First, you have Boris Johnson rebelling against his own deal on the grounds that “it never made sense” and so is legislating to undermine it in the House of Commons, via a piece of legislation called the Internal Market Bill, which his government has breezily admitted breaks international law.

In his defence, he seeks to claim that the EU is trying to obstruct the free movement of food and other goods between Northern Ireland and the rest of the UK, and so action must be taken. The truth or otherwise of this is fiendishly complex, but it will do merely to say that it was for precisely this reason that Theresa May rejected the deal Johnson agreed and is now rejecting, on the grounds that “no British prime minister could ever agree to it”.

In May’s defence, she said these words before that list included Johnson, who did agree to it, and is now very publicly disagreeing with himself, in the style of Alan Partridge’s one-man argument in his car with an imaginary Chris Rea, and is expecting other people to take the blame.  

Second, led by the softly spoken Sir Bob Neill, you have what’s left of the Tory moderates, who arguably should have stood down instead of supporting the withdrawal agreement, now reduced to a state of semi horror and having to try and force through an agreement they loathe anyway.

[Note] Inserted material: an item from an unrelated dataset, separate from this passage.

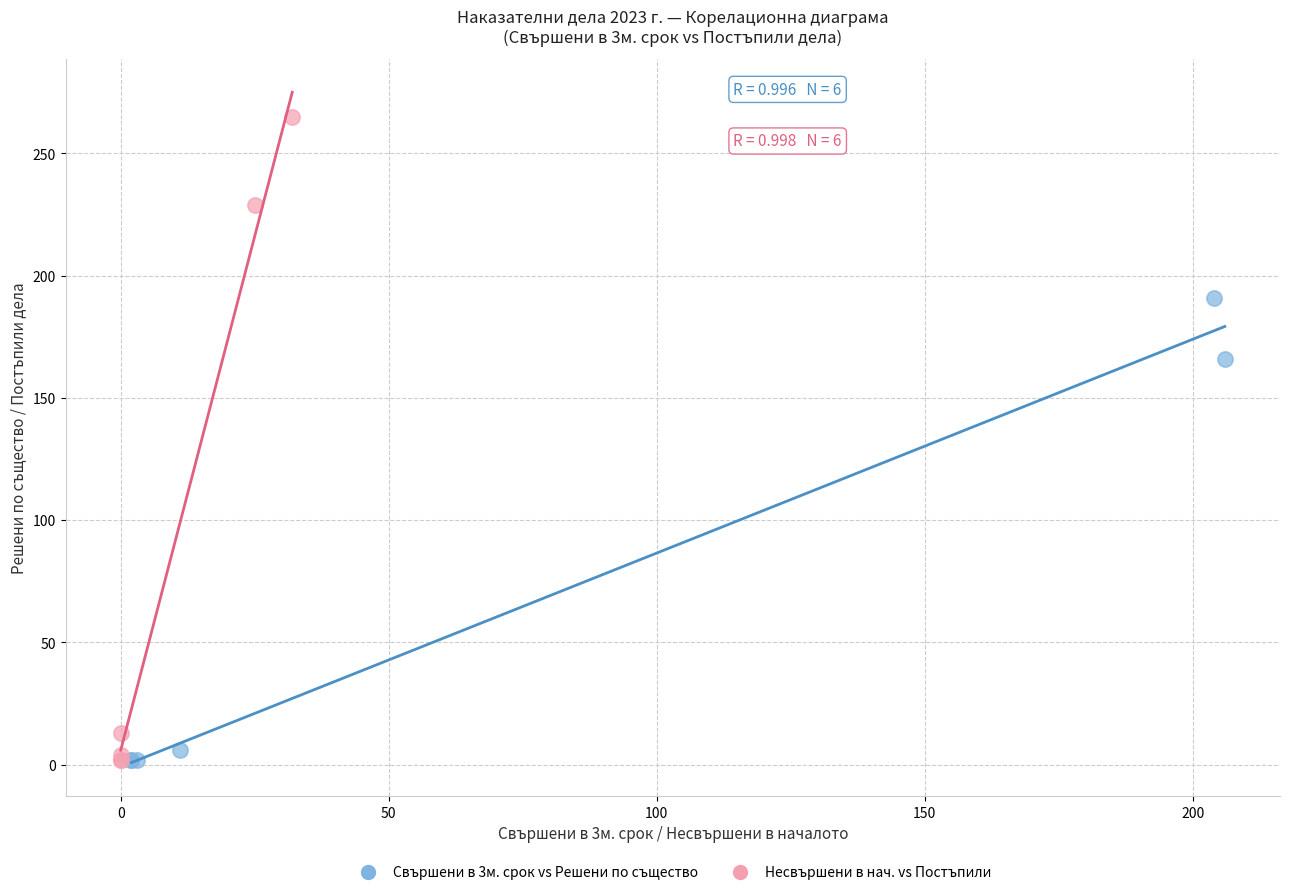

What are all the series names shown in the legend?

Свършени в 3м. срок vs Решени по същество, Несвършени в нач. vs Постъпили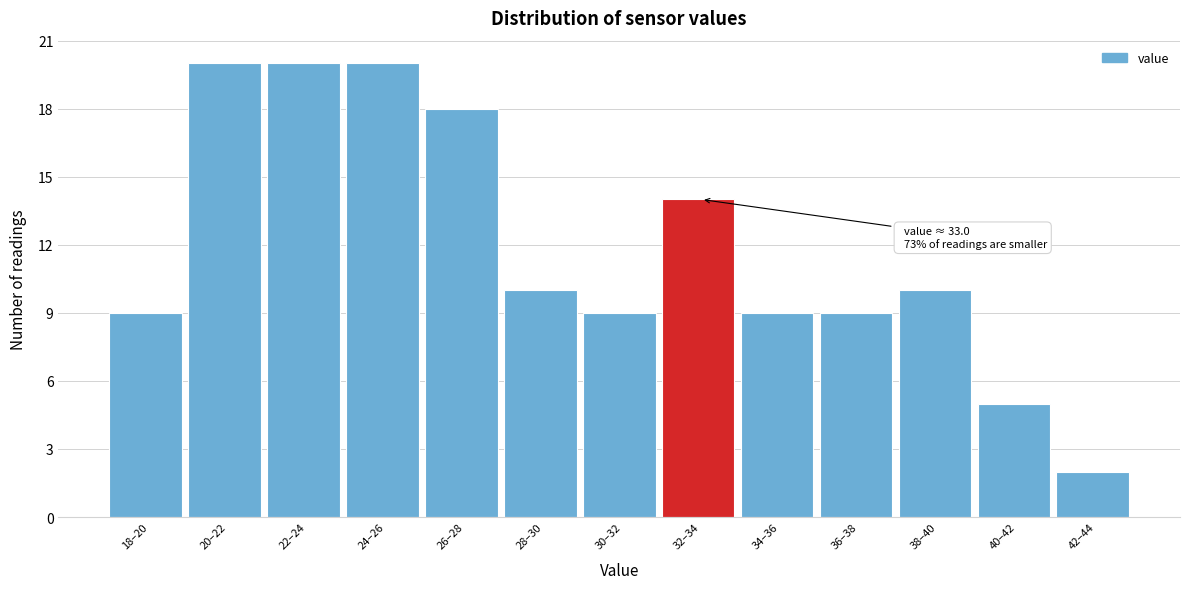

Reading right to left, list all the values displayed in this chart.

2	5	10	9	9	14	9	10	18	20	20	20	9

Third, you have Michael Howard, now Lord Howard, who you may recall is so keen on Brexit that he was happy to accidentally declare war on Spain over it from the comfort of his sofa one Sunday morning, and other Conservative members of the House of Lords who will be doing all they can to ensure the legislation does not pass.

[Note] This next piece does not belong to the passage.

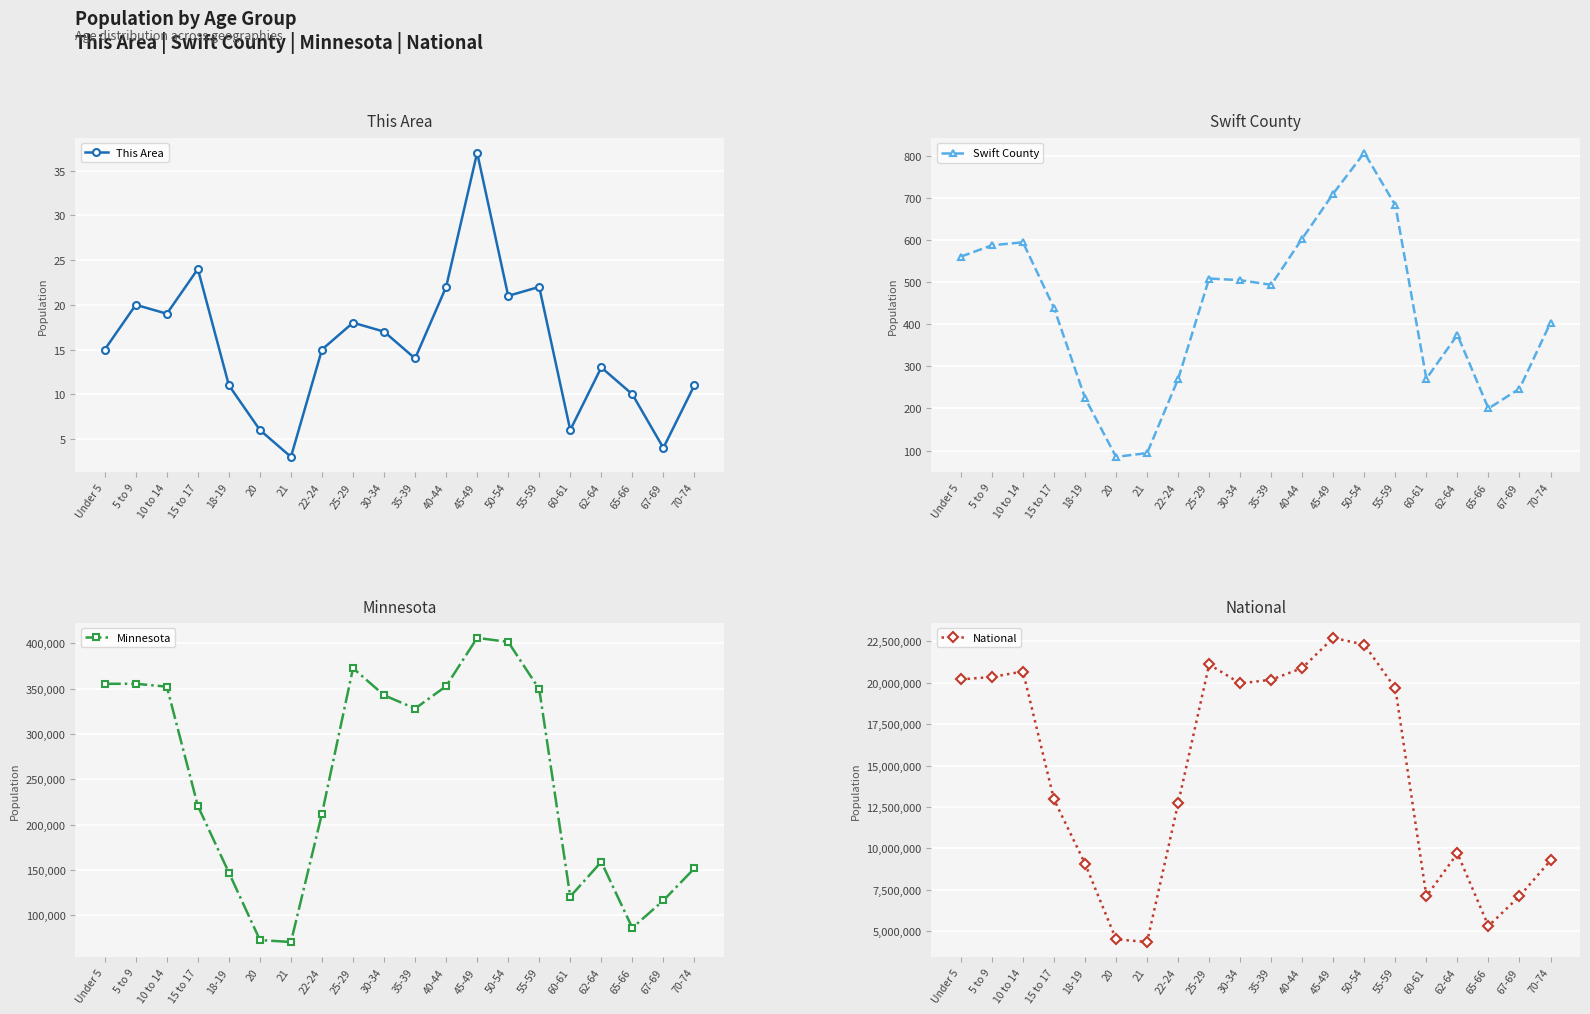

What is the difference between the maximum and minimum values in the Swift County series?

723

And then last and absolutely always least, you have the European Research Group, known as the ERG. Indeed it is to the ERG’s great good fortune that it is known as the ERG. If it were more ordinarily referred to by its full title, more people might spot that it contains both the words “European” and “research”, and yet over the last five days, several of its members have appeared on television and in the newspapers to explain that in the two months at the end of last year, when they fought a general election on the basis of the withdrawal agreement, won it by miles and then voted it through, it was in fact, “unforeseen” (Iain Duncan Smith) that it was not Brexit after all.

There have always been doubts about whether the members of the European Research Group were ever really in it for the research. Until now, to illustrate the quality of research to be found within the European Research Group, I have occasionally liked to point out that Nadine Dorries is one of its members, and a week after the referendum in 2016, she explained how “the Norway model has always been my preference”.

Which is to say, until then her preference had “always” been to stay in the single market, to keep free movement of people and to keep making huge payments into the EU budget. She changed her mind on that shortly after she found what it actually meant, and would more recently come to describe Norway model supporters in her own party as “traitors”.  

But that’s well within the audible range of Brexit lunacy these days. If taking a year to realise what the most important bit of European legislation in half a century actually meant is a ten on the “research scale”, has anything else scored above a one?

Where we go next is hard to say. Will any of us even be able to see or hear it? For those of us who’ve been screaming our throats hoarse at the madness of it all for four and a half long years, we’ve been psychologically in the cab home from the Brexit House of Horrors for some time. Let them do their worst, the catastrati orchestra of agreeable dunces and lunatics. Let no one say that they haven’t been warned.